The Iran NIE has elicited a range of emotions in those opposed to the Bush administration's policies from gloating to discreet celebration. In the minds of many, it's like V-Day: Let the church bells peal, kiss a girl in Times Square. Others, particularly Iranian commentators located in the US, are considerably less sanguine.
They fear, as Farideh Farhi writes at Juan Cole's spin-off, Informed Comment: Global Affairs, that the NIE can "easily become an instrument in support of the Bush Administration's current policy."
In fact, according to Kaveh Afrasiabi at Asia Times Online, "The temporary freeze on the military option [resulting from] the new intelligence report has nested within it its exact opposite." In other words, a Trojan horse.
Even though, he maintains, the nuclear programs that Iran halted in 2004-2005 were not weapons, the NIE and the administration painted them as such. If a follow-up report were to indicate that Iran planned to resurrect said weapons program, that would provide "ample justification for Washington's planned 'pre-emptive strikes' on Iran, not to mention added sanctions."
Thus leaving "the pendulum capable of swinging in wildly different directions almost at will."
Meanwhile, at CASMII (Campaign Against Sanctions and Military Action Against Iran), Daniel Pourkesali writes, "Forgive this writer for being a spoiler." But he too finds that the resurrection theme is like a ticking time bomb embedded in the NIE.

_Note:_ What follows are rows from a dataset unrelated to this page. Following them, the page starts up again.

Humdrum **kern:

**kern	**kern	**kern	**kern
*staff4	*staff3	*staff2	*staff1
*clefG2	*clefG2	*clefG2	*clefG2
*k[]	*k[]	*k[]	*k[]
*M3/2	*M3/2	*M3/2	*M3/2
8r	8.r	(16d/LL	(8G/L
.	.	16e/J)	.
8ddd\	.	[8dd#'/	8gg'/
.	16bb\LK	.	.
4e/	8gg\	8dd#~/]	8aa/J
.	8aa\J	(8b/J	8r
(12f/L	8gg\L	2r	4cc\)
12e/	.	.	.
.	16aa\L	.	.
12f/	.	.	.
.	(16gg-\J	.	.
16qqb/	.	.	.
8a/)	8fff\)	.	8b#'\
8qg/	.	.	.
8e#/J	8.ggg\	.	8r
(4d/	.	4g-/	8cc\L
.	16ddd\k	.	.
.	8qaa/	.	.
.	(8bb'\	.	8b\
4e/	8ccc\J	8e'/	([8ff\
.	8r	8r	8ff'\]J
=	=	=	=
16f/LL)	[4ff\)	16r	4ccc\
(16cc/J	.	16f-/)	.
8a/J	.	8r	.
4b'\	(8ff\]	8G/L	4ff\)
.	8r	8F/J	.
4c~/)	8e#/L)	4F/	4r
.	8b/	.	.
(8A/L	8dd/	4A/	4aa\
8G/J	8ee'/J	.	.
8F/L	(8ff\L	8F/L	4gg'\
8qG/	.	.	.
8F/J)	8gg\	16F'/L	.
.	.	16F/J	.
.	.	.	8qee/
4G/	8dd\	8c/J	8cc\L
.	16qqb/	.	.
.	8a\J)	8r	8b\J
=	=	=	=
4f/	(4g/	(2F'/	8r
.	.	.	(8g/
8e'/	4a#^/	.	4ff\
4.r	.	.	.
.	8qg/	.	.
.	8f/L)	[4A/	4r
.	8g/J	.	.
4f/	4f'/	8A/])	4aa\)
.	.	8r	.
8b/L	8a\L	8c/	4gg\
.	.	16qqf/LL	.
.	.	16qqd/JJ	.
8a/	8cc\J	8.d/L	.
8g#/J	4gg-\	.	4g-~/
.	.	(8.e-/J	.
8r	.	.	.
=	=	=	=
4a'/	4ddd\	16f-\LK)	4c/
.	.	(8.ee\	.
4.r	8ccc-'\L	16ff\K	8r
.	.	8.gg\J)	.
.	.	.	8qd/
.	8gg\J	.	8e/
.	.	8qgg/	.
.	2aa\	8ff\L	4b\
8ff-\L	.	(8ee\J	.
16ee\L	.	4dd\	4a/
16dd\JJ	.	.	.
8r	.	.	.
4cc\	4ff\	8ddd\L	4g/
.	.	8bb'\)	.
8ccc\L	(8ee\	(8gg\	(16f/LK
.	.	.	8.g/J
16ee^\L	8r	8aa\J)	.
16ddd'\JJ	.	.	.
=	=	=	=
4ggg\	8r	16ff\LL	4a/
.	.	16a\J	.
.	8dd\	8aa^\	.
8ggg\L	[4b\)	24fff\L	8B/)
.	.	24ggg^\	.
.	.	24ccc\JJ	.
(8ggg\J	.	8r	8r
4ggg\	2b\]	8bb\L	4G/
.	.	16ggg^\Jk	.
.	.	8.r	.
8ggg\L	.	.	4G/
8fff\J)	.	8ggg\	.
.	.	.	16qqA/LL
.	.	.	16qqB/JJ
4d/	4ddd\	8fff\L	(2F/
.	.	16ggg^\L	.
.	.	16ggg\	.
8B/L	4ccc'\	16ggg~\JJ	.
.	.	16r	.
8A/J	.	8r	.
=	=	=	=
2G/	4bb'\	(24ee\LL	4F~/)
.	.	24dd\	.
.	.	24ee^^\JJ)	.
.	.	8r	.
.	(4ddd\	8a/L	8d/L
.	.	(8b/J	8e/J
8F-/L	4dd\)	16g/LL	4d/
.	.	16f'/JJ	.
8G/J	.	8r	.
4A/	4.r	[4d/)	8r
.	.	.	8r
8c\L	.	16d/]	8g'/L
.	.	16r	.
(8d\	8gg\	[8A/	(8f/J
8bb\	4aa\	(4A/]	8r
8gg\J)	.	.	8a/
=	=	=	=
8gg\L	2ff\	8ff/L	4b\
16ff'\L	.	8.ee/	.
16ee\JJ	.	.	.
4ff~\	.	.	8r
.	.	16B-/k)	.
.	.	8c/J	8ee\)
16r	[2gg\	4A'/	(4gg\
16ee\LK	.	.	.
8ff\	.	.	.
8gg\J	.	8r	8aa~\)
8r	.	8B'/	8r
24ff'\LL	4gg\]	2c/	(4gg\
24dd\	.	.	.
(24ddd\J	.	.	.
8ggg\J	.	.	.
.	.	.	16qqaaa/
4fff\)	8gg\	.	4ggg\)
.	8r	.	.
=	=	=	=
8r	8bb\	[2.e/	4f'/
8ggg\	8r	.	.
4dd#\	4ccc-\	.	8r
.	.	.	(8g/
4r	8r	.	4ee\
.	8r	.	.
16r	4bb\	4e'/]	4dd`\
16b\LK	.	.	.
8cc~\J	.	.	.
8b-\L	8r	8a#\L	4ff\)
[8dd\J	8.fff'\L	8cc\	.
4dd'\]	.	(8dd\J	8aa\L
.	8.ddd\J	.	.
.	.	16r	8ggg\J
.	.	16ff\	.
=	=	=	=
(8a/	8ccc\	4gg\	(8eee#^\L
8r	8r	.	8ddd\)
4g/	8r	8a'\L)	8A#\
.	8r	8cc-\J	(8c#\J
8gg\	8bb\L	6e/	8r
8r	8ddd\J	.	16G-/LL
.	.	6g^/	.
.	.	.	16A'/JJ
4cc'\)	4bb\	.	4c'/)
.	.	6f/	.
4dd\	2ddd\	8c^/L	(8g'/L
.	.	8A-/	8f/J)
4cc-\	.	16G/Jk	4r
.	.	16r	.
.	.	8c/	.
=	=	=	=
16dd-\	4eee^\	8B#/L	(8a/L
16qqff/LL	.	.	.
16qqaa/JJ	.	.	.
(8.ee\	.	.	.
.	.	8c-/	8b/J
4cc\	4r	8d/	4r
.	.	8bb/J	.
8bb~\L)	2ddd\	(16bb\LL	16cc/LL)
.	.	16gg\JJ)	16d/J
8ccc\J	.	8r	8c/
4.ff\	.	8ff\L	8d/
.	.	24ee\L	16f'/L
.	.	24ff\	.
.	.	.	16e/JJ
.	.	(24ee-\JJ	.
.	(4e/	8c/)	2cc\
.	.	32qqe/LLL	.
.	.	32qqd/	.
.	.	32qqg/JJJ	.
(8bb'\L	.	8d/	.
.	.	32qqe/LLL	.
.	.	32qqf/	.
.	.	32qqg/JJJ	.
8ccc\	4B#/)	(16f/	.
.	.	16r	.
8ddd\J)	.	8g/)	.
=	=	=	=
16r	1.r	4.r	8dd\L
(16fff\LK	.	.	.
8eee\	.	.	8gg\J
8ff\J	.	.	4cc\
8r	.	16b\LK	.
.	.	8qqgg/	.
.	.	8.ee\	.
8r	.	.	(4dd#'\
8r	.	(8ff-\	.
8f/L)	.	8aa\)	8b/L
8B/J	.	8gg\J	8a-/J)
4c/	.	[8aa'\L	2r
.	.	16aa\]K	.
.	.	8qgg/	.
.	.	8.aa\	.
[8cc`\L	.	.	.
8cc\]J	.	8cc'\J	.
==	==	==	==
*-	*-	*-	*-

He mentions the "assertions on page 7 paragraph D [of the NIE] that 'Iranian entities are continuing to develop a range of technical capabilities that could be applied to produce nuclear weapons if a decision is made to do so.'"
They leave "the door wide open for administration hawks like Mr. Cheney to abruptly accuse Iran of resurrecting its 'nuclear weapons program much as he did back in 2002, claiming that Saddam Hussein had 'resumed his effort to acquire nuclear weapons.'" In other words, the hawks are fixated on another bird, the phoenix.
At NIAC (National Iranian-American Council), Trita Parsi explains how the administration further unrolls the rock before the resurrection justification. "Rather than adjusting policy on Iran in accordance to the reality-check provided by the NIE, the President moved the goal post on Iran.
"As the NIE declared that Iran likely doesn't have a weapons program, the President shifted the red line from weaponization to the mere knowledge of enriching uranium [which, of course] is not of a military nature and is permitted by the Non-Proliferation Treaty."
"The President also pointed out, as though to justify military strikes, that Iran's knowledge of the enrichment process would permit Tehran to have a clandestine program. [But, of course] a full suspension of the Iranian program would not eliminate the Iranian knowledge of the enrichment program and, as a result, the risk of a clandestine program would continue to exist."
Unless, of course, the atomic scientists of Iran submitted to the erasure of their memories as if their minds were hard drives.
Finally, Farideh Farhi weighs in at Juan Cole's spin-off, Informed Comment: Global Affairs on the "propitious convergence between the NIE and the Bush Administration's current policy and the timing of the release of this report," which was finished a year ago. (See Gareth Porter for a full explanation.)
First she reminds us of Stephen Hadley's statement that "the President has the right strategy, intensified international pressure along with the willingness to negotiate. . . [and for it] to succeed, the international community has to turn up the pressure on Iran -- with diplomatic isolation, United Nations Sanctions, and with other financial pressure."
Then she frets that "this NIE can so easily become an instrument in support of the Bush Administration's current policy."
We'll allow Dr. Afrasiabi to be the last to rain on the parade. "The bottom line. . . [is that the US] has now pre-positioned itself for yet another disastrous gambit in the volatile Middle East."